» Text excerpt
There’s an increasing opportunity for the curious among us to learn about the Chinese language as the number of newcomers to Charlottetown from Taiwan and China increases every day.

I’m used to learning new programming languages, and programming languages tend to be logical and to follow similar rules; today’s Chinese, like today’s English, is the process of hundreds of years of evolution, so isn’t necessarily logical at all.

So Chinese writing is like a big complicated puzzle to me; but, with help from my Chinese-writing friends, I’m gradually beginning to parse it apart. Take this sign, for example:

Tea House

The sign is on the side of the new downtown social club and I had no idea what it meant. I tried writing the characters into my iPod touch, but to no avail; no matter how carefully I drew out the characters, I could never get the iPod to match what I saw on the sign.

What I really wanted was a “take a photo of Chinese characters, upload it, and get back English” service, like Google Goggles for Chinese (it doesn’t support Chinese yet itself), but none of those I tried worked.

Finally, I fell back to where I should have started: I asked my friend Winnie at Tai Chi Gardens and she told me, quickly and with a smile, that it means “China Town.”

And, according to Google Translate, she’s exactly right.

(Interestingly enough, when I handed my iPod Touch to Winnie and let her write in the Chinese for the first character, it recognized what she wrote on the first go even though, to both her eyes and mine, we created almost exactly the same shapes).

» Assignment 1
In the blog post about the Chinese sign, what did Winnie say the characters on the sign mean?
» Assignment 2
Carry on the blog post about the Chinese sign, starting right after its final paragraph.

» Information

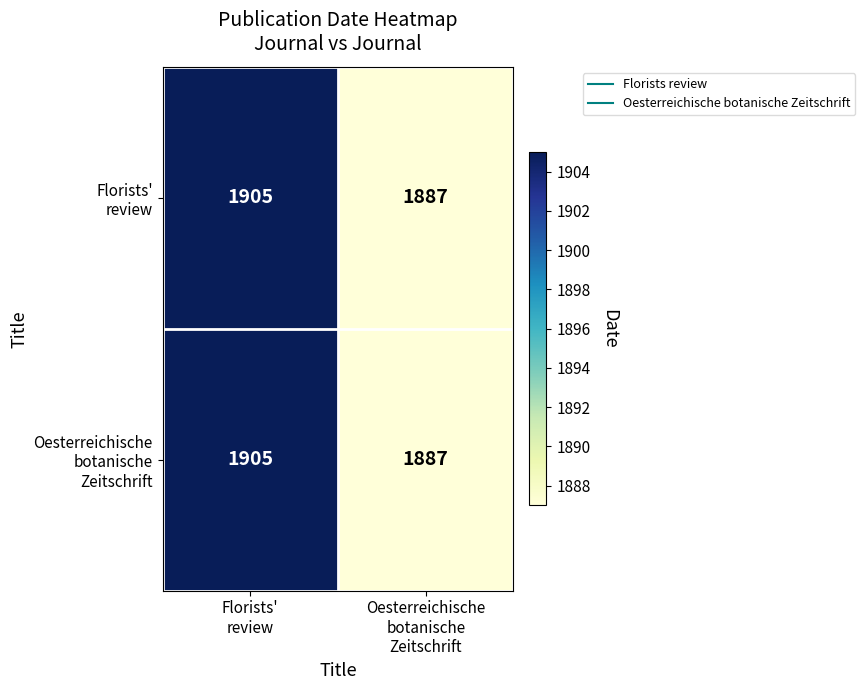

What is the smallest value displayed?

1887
* * *
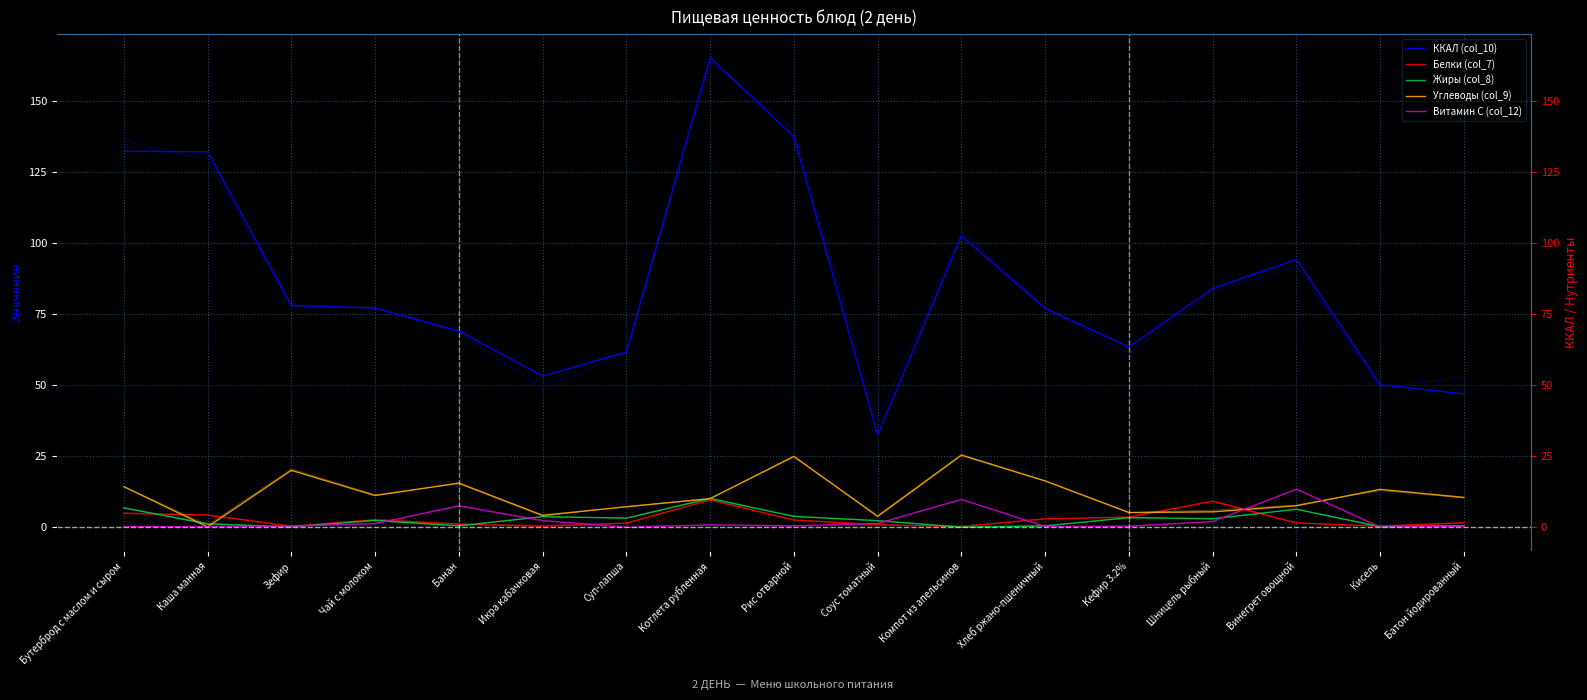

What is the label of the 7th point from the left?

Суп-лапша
* * *
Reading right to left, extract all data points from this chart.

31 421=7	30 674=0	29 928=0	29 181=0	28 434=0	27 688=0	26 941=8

» Answer box 1
"China Town."

» Answer box 2
The sign on the door with hours was a little easier to parse apart:

Tea House Hours

For this sign the Days of the Week in Chinese page was a big help, specifically:

The modern Chinese names for the days of the week are based on a simple numerical sequence. The word for ‘week’ is followed by a number indicating the day: ‘Monday’ is literally ‘week one’, ‘Tuesday’ is ‘week two’, etc.

And of course one can assume that Tuesday follows Monday, and so on, so it wasn’t too difficult to figure out that:

  • 週日 is Sunday
  • 週一 is Monday
  • 週二 is Tuesday
  • 週三 is Wednesday
  • 週四 is Thursday
  • 週五 is Friday
  • 週六 is Saturday

Some other things I’ve learned:

  • People from Taiwan write using “Traditional Chinese” characters and people from China write using “Simplified Chinese” characters; in general one can understand the other, but not always. For example, 中国城 is the Simplified Chinese for “China Town” while 中國城 is the “Traditional Chinese.”
  • Historically Chinese signage would be read right-to-left, but contemporary signs are generally read left-to-right. Which is why the sign read “China Town” and not “Town China.”
  • If you’re Taiwanese and using a computer, you can either use a touchpad-like device to write character as they are, or use something called Bopomofo; watch this video to understand more on this from a 5 year old or this video to see how to use this yourself with Windows.
  • The peichinese.com website is the place to hang out if you’re interesting in learning more about the Chinese-speaking community in Prince Edward Island in Chinese.

Still so much more to learn!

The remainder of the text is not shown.